[Work required] Can you add 57 to every number in the keypoint coordinates (depth values included) and rewrite all the lines of these items, from the line with "left elbow: (357, 169, -10)" up to and including the line with "left shoulder: (408, 320, -20)", leaving the boxes and other text unchanged and the pictures out?

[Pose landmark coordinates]
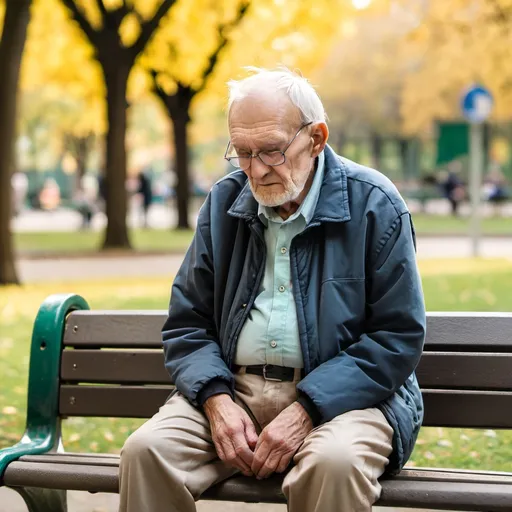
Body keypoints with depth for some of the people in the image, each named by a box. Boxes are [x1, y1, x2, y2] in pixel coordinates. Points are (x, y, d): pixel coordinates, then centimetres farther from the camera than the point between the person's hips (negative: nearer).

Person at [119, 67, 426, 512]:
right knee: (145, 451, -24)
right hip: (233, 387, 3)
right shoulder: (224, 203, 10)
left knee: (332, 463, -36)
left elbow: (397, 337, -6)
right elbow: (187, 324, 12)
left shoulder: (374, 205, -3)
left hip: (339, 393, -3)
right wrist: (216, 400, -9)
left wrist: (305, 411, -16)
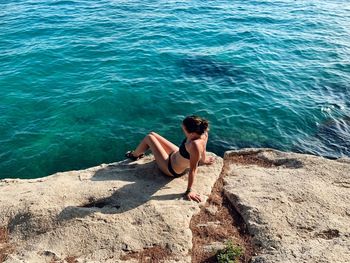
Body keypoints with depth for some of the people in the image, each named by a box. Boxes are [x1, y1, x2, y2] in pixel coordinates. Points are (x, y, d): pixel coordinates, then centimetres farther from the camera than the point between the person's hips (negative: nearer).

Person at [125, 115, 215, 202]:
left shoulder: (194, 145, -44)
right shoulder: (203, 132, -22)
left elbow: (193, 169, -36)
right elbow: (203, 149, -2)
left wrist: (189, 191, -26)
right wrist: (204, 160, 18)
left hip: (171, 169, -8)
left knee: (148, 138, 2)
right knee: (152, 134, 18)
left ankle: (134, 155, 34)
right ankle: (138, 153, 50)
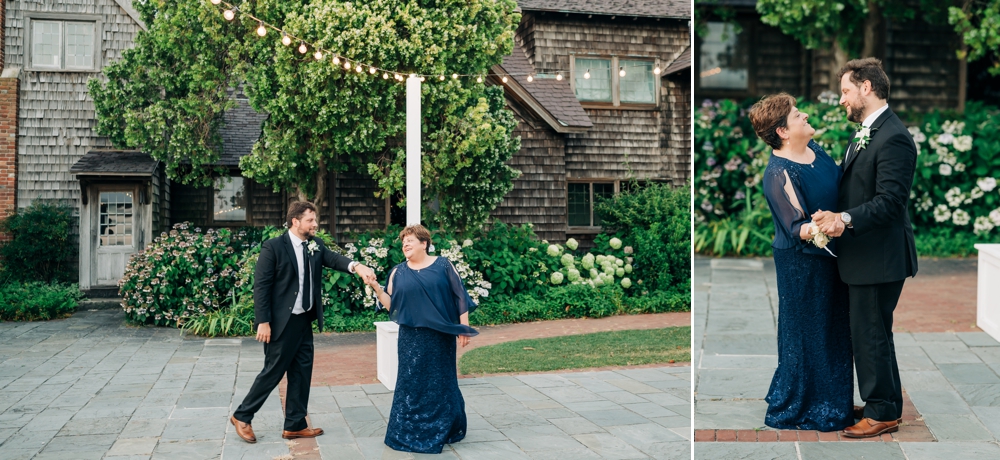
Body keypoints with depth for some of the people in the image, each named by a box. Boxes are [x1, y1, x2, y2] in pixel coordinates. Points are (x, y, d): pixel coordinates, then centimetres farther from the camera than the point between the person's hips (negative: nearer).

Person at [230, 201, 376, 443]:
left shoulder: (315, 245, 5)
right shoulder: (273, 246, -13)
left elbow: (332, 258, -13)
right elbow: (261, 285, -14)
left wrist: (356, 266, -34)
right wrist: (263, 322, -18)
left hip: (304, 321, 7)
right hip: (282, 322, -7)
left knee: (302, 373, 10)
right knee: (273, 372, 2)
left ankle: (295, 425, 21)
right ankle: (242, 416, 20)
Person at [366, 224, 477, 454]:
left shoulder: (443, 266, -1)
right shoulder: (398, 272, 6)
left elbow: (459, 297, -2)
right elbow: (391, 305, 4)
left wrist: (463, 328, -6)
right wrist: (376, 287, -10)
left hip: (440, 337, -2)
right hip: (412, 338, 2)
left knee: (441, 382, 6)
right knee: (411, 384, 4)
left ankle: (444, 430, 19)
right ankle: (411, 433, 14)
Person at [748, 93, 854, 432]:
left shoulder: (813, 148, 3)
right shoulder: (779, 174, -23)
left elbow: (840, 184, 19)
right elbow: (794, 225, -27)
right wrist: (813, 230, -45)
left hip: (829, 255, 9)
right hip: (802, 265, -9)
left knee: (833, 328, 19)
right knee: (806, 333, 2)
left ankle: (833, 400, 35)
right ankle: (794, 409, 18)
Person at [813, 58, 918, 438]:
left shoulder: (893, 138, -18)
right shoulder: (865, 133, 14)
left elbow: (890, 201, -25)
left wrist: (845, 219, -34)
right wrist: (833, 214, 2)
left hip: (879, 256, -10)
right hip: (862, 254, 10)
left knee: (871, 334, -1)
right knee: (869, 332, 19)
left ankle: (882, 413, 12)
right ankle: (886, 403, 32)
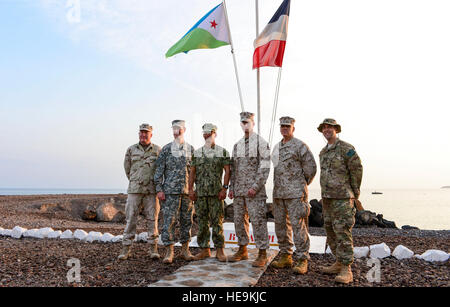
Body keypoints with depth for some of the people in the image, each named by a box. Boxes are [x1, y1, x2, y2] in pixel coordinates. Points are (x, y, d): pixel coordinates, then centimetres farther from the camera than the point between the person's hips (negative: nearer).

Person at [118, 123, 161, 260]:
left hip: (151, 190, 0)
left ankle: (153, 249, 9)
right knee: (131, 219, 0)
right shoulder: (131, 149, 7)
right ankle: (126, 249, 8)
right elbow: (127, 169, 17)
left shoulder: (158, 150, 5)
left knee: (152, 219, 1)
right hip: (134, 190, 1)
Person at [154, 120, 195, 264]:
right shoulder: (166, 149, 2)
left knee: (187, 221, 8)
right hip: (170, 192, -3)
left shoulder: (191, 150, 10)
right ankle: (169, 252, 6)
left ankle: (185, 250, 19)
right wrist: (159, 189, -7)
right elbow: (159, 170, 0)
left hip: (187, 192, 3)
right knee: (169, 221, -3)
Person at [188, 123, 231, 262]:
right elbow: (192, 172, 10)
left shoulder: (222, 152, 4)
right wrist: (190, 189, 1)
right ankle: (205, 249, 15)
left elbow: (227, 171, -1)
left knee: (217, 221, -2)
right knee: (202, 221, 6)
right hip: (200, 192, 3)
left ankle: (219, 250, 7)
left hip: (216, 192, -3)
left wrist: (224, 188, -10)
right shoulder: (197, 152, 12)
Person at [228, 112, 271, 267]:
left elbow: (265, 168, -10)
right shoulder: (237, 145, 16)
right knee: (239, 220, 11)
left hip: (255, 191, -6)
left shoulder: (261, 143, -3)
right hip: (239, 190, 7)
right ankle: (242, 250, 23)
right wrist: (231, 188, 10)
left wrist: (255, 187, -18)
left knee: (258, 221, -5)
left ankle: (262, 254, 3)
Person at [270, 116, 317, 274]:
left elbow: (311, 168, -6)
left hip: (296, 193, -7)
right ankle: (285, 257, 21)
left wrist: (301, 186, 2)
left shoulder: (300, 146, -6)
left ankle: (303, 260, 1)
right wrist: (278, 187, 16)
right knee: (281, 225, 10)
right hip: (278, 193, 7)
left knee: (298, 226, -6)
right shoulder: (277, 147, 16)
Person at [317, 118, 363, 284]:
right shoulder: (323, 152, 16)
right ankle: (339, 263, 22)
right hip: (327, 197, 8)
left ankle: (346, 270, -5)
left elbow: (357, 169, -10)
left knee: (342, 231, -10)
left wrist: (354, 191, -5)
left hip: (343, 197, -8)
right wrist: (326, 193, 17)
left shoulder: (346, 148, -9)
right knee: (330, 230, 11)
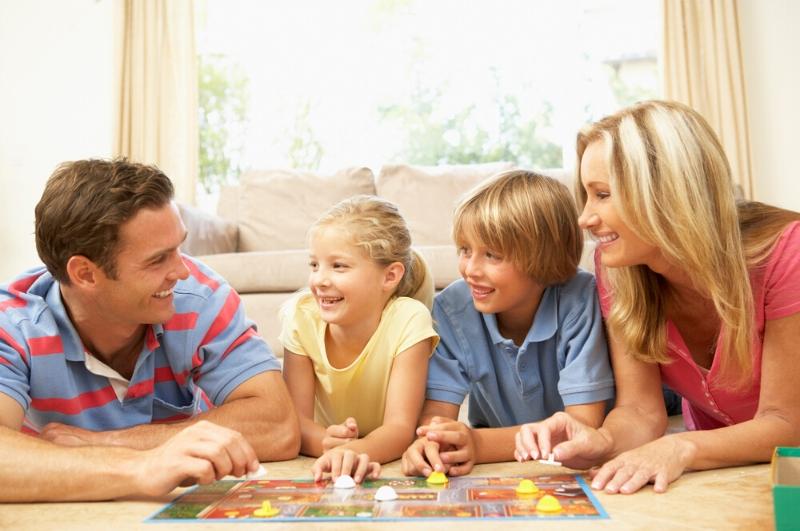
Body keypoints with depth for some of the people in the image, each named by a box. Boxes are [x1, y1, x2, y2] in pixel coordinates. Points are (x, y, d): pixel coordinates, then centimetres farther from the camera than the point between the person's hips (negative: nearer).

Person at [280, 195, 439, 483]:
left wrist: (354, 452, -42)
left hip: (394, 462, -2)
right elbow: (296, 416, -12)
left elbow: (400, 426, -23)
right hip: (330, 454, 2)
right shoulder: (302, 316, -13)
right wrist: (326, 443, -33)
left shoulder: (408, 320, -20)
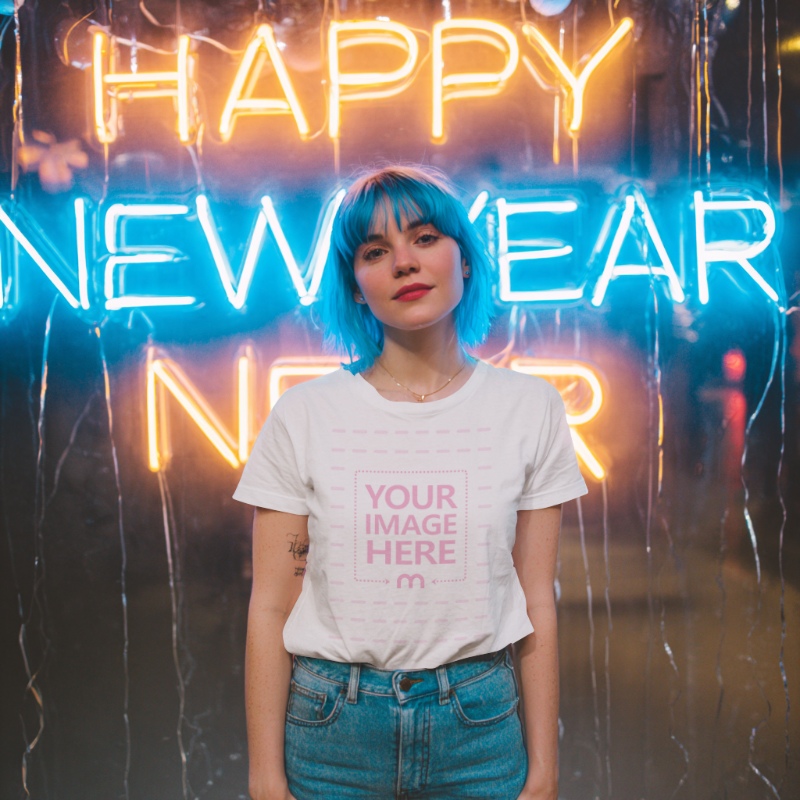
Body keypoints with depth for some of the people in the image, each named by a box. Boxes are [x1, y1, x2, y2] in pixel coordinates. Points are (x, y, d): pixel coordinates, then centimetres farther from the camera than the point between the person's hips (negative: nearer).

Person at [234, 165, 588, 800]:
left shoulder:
==
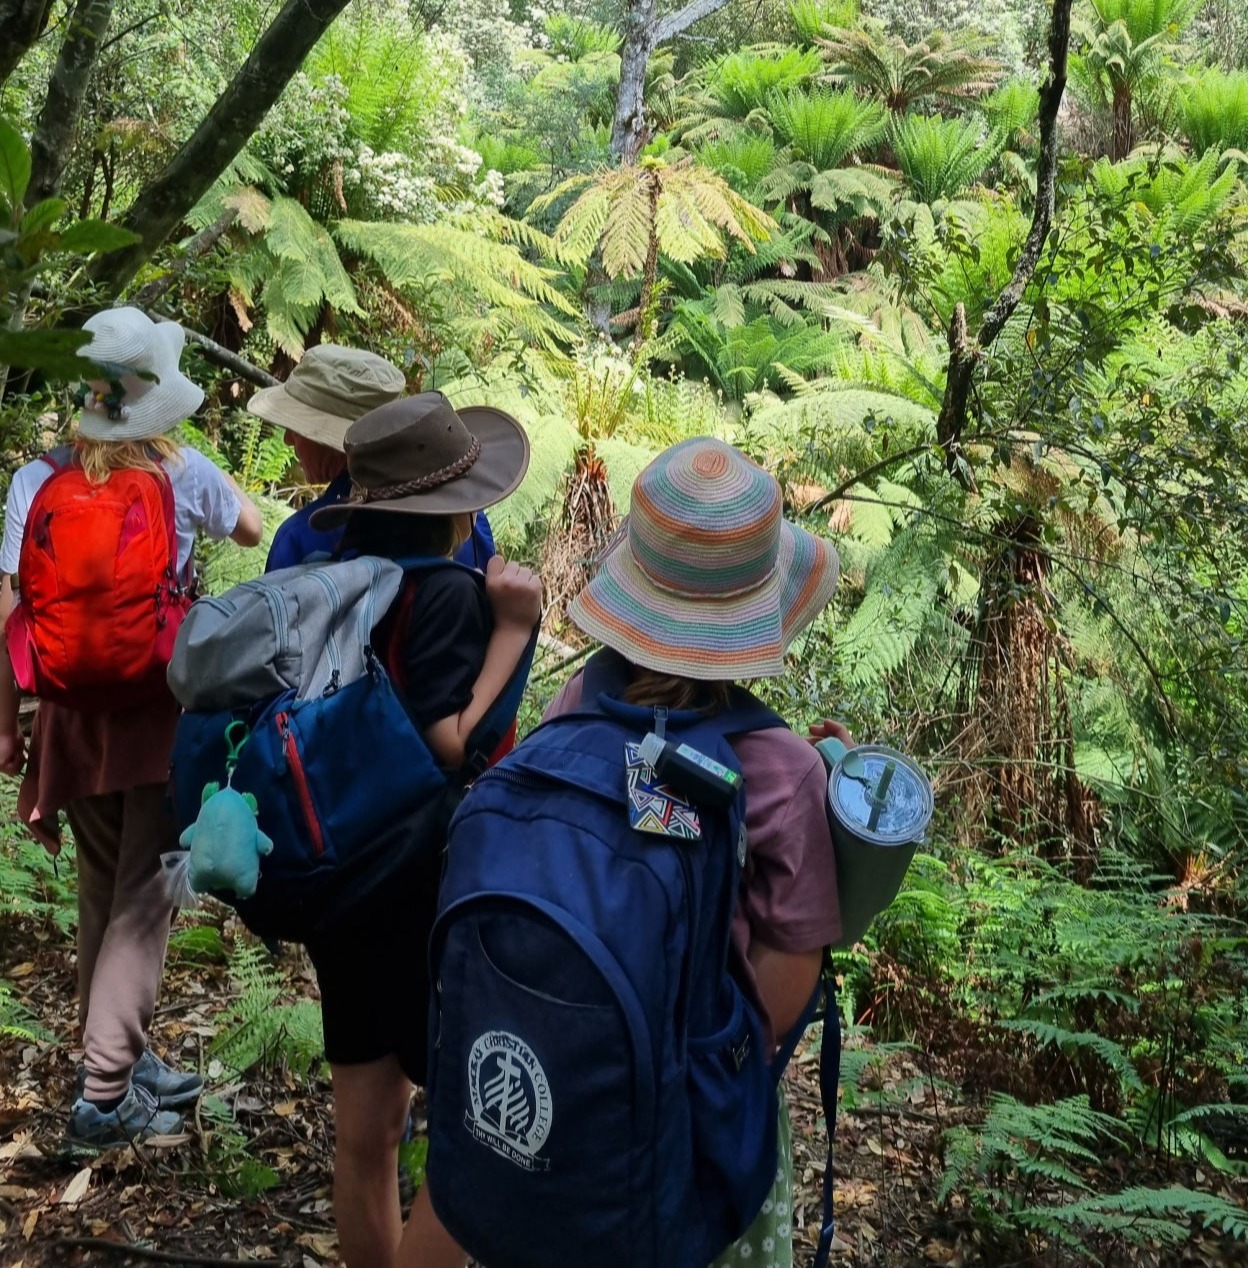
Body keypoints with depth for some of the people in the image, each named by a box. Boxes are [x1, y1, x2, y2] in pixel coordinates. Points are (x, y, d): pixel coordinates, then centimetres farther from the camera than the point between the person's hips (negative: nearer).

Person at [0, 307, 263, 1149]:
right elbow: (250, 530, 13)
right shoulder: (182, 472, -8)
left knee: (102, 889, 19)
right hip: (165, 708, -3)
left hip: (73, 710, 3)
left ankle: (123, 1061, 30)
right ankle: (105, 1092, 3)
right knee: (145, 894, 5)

[Answer area]
left elbow: (414, 226, 47)
left knee: (399, 288, 47)
left wrist: (411, 248, 52)
left hip: (400, 254, 49)
right wrist: (383, 250, 74)
left shoulder: (403, 205, 48)
right knee: (387, 287, 68)
Body keypoints with depth for some of the people in the image, each named by a box. Boxes are [x1, y1, x2, y2] in pixel coordinates. Points are (x, y, d): pixel coordinates, then centimetres farther from the camera than the point between the person's hips (negative: nearer).

Person at [280, 195, 439, 483]:
left wrist: (411, 509, 15)
left hip: (451, 519, 55)
right elbow: (353, 473, 45)
left elbow: (457, 483, 34)
right hip: (387, 511, 59)
right shoulder: (359, 373, 44)
right wrist: (383, 500, 24)
left shoulder: (465, 377, 37)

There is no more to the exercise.